Japan’s crude oil stocks dropped 0.8 per cent to its lowest since mid-December, industry data showed, but the fall is unlikely to alarm refiners who are planning to cut output due to weak demand.
Crude inventories in the world’s third-largest oil consumer fell by 124,000 kilolitres (0.8 million barrels) to 15.12 million (95.1 million barrels) in the week to Jan. 12, the Petroleum Association of Japan (PAJ) said.
The stocks were now near their lowest level since early-2006.
The decline came as Japanese refiners boosted the refinery utilisation rate by 1.1 per centage point to 90.4 per cent.
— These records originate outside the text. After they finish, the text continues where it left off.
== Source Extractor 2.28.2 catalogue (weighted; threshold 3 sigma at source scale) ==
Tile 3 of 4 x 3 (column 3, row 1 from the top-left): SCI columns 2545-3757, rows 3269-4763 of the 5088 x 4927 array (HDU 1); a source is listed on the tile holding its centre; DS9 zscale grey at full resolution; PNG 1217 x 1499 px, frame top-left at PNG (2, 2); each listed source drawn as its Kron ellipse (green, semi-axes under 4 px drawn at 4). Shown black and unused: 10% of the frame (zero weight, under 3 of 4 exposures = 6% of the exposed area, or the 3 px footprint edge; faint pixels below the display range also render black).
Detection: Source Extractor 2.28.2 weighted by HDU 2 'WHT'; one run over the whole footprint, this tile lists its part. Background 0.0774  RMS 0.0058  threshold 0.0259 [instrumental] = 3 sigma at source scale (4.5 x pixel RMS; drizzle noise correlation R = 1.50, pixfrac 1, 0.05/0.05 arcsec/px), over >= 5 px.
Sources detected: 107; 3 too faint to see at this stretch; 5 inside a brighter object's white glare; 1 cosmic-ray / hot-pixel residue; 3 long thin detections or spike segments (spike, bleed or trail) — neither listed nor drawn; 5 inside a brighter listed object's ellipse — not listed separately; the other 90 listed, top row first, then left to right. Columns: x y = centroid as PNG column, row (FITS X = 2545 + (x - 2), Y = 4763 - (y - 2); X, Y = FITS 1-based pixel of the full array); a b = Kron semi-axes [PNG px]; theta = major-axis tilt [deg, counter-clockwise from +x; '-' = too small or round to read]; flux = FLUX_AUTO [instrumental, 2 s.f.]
Analysts said they were not worried about the low stock levels since some refiners had announced plans to cut production to match slow domestic demand amid high oil prices.
Cosmo Oil Co said it had cut its crude refining for January by 140,000 kilolitres (about 28,000 barrels per day) from its original plan to 2.719 million kl, following a similar announcement by Nippon Oil earlier this week. The cut in crude processing by Nippon Oil and Cosmo alone equals about 66,000 kl per week, Reuters calculations show.
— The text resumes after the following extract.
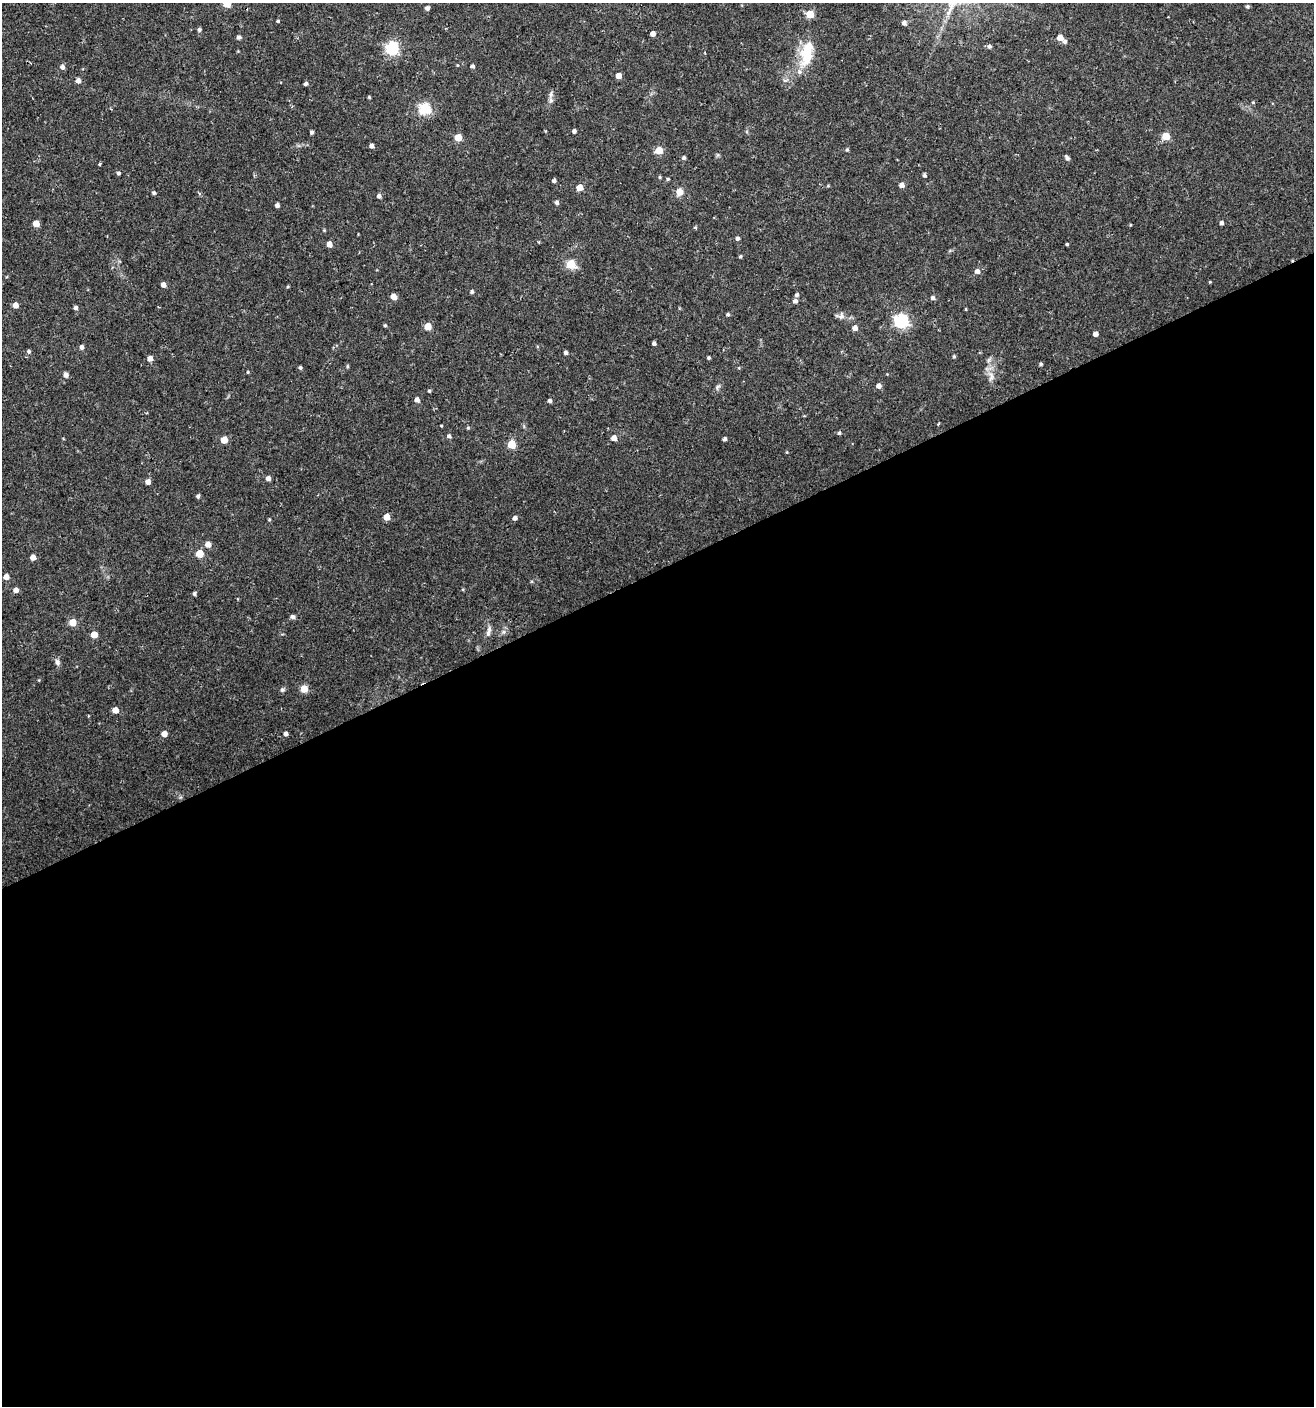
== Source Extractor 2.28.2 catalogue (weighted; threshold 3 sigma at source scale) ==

An industry source said some other Japan-based refiners including Exxon Mobil’s Japan group could also cut output.
Stocks of kerosene for heating fell 43,000 kl (about 270,000 barrels) from the week before to 4.14 million kl as output declined, indicating slow sales and a mild start to the peak winter season.
Analysts said the latest kerosene stocks stood around eight per cent lower from a year earlier.
“Kerosene demand is really down in central Japan and compared to gas and electricity, kerosene is expensive,” said Akira Kamiyama, a derivatives trader at Mitsui & Co.
“Since the start of the new year, it hasn’t been really cold in Western Japan, and even if it gets colder, I don’t expect demand for kerosene to increase significantly.”